The First Settlers of Conesus, Livingston Co., NY
History of the Town of Conesus
Livingston Co., N.Y.
From its First Settlement in 1793, to 1887
William P. Boyd
Conesus, N.Y., 1887
Chapter VI, p. 51-58

Nearly fourteen long years rolled away after Sullivan's campaign against the Seneca Indians before the whiteman first made a forest home in the wilderness of Conesus. This was in the year 1793. There are evidences that plainly show that there may have been one person who came here at an earlier date, - and is given my Mrs. Lucy PATTERSON, who came here in the year 1806 - as thus:

"When I came here, my father would take his horses from the northern part of Conesus, where we lived, over on Turkey Hill, to a small piece of ground that had been cleared several years before, to pasture. This place was known to the earlier settlers, and the "Olcott clearings". This piece of ground consisted of about five acres, which had been cleared and a log fence built around the same, and was at this time covered with grass. In the center there had been built a Log cabin, in which the settler had lived, which with the fence, had nearly rotted dow; showing that they had been built some years before."

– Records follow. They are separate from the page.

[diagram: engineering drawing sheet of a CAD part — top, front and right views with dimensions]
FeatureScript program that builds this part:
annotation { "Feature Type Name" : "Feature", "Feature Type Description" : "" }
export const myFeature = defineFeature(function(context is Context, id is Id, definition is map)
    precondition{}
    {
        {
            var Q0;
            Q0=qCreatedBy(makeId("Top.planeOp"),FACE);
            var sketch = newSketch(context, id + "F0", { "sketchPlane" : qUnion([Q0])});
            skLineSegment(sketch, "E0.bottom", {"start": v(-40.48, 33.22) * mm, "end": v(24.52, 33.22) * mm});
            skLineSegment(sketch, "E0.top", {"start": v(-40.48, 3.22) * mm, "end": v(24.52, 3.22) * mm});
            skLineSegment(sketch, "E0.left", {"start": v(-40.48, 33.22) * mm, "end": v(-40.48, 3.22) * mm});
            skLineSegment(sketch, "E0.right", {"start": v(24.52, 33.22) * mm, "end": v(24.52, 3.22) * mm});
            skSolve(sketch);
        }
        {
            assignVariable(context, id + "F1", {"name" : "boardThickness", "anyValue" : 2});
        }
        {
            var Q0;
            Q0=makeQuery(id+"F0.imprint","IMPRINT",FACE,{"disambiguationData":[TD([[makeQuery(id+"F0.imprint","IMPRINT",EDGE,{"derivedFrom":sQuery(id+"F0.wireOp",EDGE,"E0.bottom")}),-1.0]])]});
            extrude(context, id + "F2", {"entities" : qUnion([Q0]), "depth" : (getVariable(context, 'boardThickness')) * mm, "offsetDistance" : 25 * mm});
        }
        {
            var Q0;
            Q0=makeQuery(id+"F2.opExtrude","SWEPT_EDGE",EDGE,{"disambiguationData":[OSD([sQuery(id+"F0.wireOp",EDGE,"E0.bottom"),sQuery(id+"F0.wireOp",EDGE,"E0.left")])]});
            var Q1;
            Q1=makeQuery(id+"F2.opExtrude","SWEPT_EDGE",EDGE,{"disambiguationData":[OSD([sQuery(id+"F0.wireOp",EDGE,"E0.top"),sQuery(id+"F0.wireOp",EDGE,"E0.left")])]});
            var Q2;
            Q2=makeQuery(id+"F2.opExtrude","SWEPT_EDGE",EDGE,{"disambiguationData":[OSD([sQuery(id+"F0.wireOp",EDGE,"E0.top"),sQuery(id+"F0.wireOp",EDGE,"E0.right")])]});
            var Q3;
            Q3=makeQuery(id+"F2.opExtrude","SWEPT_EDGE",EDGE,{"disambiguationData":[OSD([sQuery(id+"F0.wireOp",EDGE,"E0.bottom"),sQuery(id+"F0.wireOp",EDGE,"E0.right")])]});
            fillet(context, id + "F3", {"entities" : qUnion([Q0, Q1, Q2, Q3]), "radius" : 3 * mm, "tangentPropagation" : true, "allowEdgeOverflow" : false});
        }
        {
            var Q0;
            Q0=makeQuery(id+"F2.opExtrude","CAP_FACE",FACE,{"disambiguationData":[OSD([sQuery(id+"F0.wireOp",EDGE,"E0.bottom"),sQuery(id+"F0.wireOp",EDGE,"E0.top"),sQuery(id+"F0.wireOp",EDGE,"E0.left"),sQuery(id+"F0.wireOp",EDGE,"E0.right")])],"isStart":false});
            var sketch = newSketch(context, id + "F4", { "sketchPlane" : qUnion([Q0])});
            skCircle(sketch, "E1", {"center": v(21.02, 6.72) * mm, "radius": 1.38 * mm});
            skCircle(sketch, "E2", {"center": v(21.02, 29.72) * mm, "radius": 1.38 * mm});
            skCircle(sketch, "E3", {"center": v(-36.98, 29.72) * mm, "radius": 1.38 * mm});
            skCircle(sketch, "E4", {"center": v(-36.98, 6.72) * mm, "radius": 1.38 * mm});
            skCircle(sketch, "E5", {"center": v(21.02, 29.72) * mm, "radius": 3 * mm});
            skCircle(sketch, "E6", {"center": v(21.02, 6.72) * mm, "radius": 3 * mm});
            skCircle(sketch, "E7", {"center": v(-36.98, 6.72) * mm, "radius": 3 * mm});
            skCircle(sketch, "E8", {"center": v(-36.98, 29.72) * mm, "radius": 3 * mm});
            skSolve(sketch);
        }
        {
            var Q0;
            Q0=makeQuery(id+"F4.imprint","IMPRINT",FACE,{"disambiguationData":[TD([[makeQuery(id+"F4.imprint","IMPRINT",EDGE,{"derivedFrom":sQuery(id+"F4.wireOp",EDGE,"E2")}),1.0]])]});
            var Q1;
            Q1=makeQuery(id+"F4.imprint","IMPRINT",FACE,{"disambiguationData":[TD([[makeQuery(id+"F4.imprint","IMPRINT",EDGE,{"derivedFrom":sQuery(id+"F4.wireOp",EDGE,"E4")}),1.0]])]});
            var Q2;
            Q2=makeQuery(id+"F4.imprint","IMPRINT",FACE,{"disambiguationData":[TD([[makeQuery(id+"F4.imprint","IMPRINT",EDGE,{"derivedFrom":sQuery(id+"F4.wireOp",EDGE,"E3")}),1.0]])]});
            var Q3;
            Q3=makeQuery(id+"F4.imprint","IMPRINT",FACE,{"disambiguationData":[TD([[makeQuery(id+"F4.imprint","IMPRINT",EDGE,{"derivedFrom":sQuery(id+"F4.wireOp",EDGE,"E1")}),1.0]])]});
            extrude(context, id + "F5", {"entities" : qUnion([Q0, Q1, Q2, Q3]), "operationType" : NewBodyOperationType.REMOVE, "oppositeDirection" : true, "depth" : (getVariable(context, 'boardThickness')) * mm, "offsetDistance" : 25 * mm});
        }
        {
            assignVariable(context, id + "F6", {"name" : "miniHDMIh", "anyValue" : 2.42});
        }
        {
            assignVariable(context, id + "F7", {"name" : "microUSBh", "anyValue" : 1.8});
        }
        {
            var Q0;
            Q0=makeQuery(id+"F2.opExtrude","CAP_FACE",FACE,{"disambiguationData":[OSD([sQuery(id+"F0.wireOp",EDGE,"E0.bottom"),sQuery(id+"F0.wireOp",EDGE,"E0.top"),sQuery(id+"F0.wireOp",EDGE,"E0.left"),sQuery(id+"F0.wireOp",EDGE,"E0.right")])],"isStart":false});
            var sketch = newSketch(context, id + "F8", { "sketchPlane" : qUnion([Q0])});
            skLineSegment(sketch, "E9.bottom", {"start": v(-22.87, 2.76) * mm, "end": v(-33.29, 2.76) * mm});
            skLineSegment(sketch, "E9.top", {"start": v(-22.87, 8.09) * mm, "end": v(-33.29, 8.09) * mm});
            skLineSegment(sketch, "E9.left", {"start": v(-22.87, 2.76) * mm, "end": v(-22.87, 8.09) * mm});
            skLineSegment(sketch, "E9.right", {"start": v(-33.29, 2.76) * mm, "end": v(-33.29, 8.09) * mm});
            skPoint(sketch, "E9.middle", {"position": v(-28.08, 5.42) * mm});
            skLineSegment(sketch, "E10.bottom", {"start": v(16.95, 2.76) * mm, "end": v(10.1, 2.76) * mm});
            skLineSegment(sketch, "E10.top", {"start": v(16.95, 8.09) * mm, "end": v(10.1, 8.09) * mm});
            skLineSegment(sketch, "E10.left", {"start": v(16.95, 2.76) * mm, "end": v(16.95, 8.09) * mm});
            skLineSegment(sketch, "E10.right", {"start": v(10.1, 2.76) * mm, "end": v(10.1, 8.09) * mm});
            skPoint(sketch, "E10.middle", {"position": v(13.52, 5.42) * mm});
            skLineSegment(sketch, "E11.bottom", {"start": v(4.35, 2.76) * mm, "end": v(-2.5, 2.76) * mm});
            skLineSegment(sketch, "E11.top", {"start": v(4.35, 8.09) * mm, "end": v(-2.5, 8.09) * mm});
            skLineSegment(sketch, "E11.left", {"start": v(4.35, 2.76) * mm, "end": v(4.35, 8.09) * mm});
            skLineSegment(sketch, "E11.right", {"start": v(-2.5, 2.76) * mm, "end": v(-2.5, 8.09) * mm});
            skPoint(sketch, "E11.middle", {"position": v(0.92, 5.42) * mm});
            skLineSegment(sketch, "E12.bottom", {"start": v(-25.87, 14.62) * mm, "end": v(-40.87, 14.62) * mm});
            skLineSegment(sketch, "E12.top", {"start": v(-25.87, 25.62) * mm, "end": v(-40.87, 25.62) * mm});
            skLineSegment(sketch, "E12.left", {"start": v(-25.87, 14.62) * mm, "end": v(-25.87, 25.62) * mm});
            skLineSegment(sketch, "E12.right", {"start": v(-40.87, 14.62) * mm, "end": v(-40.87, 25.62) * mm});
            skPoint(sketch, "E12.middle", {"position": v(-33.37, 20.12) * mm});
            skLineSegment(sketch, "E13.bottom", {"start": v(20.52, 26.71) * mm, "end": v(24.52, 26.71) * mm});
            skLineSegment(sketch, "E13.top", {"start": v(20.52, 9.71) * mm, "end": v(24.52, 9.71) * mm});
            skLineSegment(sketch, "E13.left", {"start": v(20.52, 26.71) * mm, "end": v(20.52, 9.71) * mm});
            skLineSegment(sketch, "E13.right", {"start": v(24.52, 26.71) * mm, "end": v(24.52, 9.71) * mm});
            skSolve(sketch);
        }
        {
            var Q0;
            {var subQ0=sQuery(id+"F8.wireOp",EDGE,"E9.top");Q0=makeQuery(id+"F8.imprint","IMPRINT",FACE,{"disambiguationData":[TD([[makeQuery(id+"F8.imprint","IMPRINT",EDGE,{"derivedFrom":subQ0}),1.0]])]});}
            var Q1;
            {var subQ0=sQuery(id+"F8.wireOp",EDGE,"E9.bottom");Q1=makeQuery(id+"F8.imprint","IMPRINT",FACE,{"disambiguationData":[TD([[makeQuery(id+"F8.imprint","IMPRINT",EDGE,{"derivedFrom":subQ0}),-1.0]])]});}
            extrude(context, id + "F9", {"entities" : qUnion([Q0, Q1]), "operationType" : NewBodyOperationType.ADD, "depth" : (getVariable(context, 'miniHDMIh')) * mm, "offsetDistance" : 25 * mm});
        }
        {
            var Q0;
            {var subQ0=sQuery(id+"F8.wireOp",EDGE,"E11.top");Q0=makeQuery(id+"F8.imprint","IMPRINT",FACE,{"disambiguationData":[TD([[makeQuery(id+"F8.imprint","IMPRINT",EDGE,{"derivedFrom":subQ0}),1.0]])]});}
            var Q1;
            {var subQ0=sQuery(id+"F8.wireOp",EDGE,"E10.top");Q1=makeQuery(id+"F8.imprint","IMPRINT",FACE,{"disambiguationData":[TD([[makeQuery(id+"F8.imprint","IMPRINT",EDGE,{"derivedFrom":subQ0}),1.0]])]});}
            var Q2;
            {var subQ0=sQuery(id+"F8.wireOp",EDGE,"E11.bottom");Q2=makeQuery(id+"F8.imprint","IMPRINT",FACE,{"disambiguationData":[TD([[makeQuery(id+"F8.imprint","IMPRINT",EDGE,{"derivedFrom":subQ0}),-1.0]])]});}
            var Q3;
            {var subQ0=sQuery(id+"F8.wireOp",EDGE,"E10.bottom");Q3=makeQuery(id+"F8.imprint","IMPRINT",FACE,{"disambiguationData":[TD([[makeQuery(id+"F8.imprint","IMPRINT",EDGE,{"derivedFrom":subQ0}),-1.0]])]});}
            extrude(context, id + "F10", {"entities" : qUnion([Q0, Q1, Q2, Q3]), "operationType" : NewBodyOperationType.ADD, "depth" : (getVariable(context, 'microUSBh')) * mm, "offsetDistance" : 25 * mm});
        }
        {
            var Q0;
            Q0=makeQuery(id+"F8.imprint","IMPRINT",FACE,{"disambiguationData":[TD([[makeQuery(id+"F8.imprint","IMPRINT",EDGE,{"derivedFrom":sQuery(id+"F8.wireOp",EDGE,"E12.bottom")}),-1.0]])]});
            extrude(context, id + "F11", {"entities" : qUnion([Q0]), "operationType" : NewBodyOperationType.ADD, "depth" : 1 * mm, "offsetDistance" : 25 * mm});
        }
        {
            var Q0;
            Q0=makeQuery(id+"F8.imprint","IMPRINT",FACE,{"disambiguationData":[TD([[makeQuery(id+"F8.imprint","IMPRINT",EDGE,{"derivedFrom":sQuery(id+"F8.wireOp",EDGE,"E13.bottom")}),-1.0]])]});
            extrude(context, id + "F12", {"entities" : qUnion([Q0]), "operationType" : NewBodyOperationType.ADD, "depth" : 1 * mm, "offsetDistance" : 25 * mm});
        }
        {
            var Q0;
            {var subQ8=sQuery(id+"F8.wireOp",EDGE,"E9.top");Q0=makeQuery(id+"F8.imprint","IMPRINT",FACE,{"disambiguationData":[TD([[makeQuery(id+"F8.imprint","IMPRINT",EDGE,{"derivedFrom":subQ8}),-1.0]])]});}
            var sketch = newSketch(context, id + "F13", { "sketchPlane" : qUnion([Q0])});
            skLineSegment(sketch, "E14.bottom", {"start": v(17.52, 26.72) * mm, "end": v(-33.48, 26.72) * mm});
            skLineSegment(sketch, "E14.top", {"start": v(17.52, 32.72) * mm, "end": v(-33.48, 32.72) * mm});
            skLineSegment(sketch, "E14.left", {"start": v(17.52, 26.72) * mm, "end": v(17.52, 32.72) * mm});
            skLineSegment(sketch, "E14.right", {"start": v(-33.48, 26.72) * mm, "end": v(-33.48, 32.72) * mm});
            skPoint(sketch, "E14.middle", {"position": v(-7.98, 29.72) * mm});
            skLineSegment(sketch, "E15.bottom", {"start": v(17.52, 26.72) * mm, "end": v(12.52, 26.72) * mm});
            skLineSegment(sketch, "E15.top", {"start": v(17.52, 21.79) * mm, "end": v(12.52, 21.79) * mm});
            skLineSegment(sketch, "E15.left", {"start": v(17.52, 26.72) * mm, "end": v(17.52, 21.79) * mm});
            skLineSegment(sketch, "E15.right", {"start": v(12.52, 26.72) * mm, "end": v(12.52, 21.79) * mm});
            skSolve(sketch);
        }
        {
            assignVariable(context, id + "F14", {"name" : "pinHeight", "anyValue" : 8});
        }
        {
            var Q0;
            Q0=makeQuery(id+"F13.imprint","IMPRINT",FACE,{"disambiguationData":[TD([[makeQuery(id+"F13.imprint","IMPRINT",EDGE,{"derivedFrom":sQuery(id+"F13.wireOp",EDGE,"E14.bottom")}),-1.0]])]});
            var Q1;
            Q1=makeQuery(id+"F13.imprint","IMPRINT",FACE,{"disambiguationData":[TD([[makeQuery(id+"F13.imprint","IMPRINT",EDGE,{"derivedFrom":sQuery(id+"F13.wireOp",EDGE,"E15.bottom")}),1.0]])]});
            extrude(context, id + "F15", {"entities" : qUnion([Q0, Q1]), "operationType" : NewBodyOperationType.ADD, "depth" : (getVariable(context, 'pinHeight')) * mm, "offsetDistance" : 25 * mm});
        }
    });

Having no deffinite account of the person or who settled here, we will therefore have to give the honor of the event, to James HENDERSON, who came here from Pennsylvania, and made a permanent settlement at the head of the Conesus lake, upon lands now owned by B.F. & R.F. McMILLEN, in 1793. Here he built him a log house, and soon after brought his family, (consisting of a wife and several children,) to mingle their fortunes with him, in an unknown wilderness. The old log house, it is now said to be still standing, having passed through many storms, and housed many families since.

The next settler, is supposed to have been Hector McKAY, who it is said to have come (some of the old settlers differ in date) in 1795. He located upon lot No. 108, about three-fourths of a mile north of the village of Scottsburgh, where he built him a log house, and in the construction of the same, obtained the assistance of the friendly Indians of Squakie Hill to raise it.

The next early settlers, was Jacob DURHAM, in 1795, and Jessie and Jacob COLLAR, in 1796. After the entrence of these four pioneers the town began to become rapidly settled; and the sound of the woods-man ax, was heard from north to south, and east to west, and to day we can see what the sturdy hands of the Pioneer's have done for us.

We will now turn our attention to the first settlements upon the different lots in the town as given by the early settlers; which we will give who the original owners were, the number of acres was in the lot, the settlers name, and the year he built the first house upon the same. The name of the original owners, and the number of acres in each lot, was copied from an Old Map, drawn by John SCOTT, February 5th, 1821; and now is in the possession of Jotham CLARK, Sen., of this town.

Settlement of Lots

[Note: The area of Conesus was part of a huge tract of New York land originally purchased by the Hon. Nathaniel GORMAN & Oliver PHELPS, Esq. for 300,000 in 1788. It was subsequently sold to Robert MORRIS of Philadelphia, and then in 1792 to Charles WILLIAMSON, an agent of Sir. William PULTENEY, an Englishman. WILLIAMSON held the land up until 1801 [until 1798, by law, Sir PULTENEY, who was classified as an "alien" could not hold or sell land in New York.] A few years after the transfer of title to Sir PULTENEY, he sold part of what was to become the town of Conesus to William BOWERS, retaining 63 lots. When BOWERS died, his 70 lots, were divided among his children: John BOWERS, Mary [BOWERS] CAMPBELL, Rebecca [BOWERS] SCOTT, Mary Ann [BOWERS] Duane, & Harriet [BOWERS] MUMFORD.]